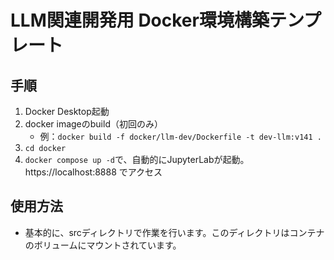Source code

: # LLM関連開発用 Docker環境構築テンプレート

## 手順
1. Docker Desktop起動
2. docker imageのbuild（初回のみ）
   - 例：`docker build -f docker/llm-dev/Dockerfile -t dev-llm:v141 .`
4. `cd docker`
5. `docker compose up -d`で、自動的にJupyterLabが起動。https://localhost:8888 でアクセス

## 使用方法
- 基本的に、srcディレクトリで作業を行います。このディレクトリはコンテナのボリュームにマウントされています。
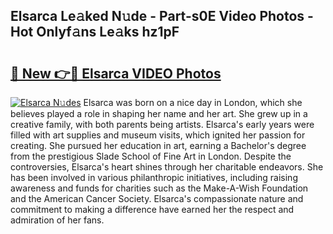 ## Elsarca Le𝚊ked N𝚞de - Part-s0E Video Photos - Hot Onlyf𝚊ns Le𝚊ks hz1pF

# <h2><a href="http://ac20047.deff.icu/?id=Elsarca">🔗 New 👉🔴 Elsarca VIDEO Photos</a></h2>

[![Elsarca N𝚞des](https://i.imgur.com/rIISA9y.gif)](http://ac20047.deff.icu/?id=Elsarca)
Elsarca was born on a nice day in London, which she believes played a role in shaping her name and her art. She grew up in a creative family, with both parents being artists. Elsarca's early years were filled with art supplies and museum visits, which ignited her passion for creating. She pursued her education in art, earning a Bachelor's degree from the prestigious Slade School of Fine Art in London. Despite the controversies, Elsarca's heart shines through her charitable endeavors. She has been involved in various philanthropic initiatives, including raising awareness and funds for charities such as the Make-A-Wish Foundation and the American Cancer Society. Elsarca's compassionate nature and commitment to making a difference have earned her the respect and admiration of her fans.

+++++

◆ TASK DIRECTIONS ◆
Put the lines of the records, from the line holding "[![Elsarca N𝚞d" through the end of the records, inclusive, into a JSON list of strings with one string per line and blank lines left out.

◆ SOLUTION FOR THIS PROBLEM ◆
[
  "[![Elsarca N𝚞des](https://i.imgur.com/rIISA9y.gif)](http://ac20047.deff.icu/?id=Elsarca)",
  "Elsarca was born on a nice day in London, which she believes played a role in shaping her name and her art. She grew up in a creative family, with both parents being artists. Elsarca's early years were filled with art supplies and museum visits, which ignited her passion for creating. She pursued her education in art, earning a Bachelor's degree from the prestigious Slade School of Fine Art in London. Despite the controversies, Elsarca's heart shines through her charitable endeavors. She has been involved in various philanthropic initiatives, including raising awareness and funds for charities such as the Make-A-Wish Foundation and the American Cancer Society. Elsarca's compassionate nature and commitment to making a difference have earned her the respect and admiration of her fans."
]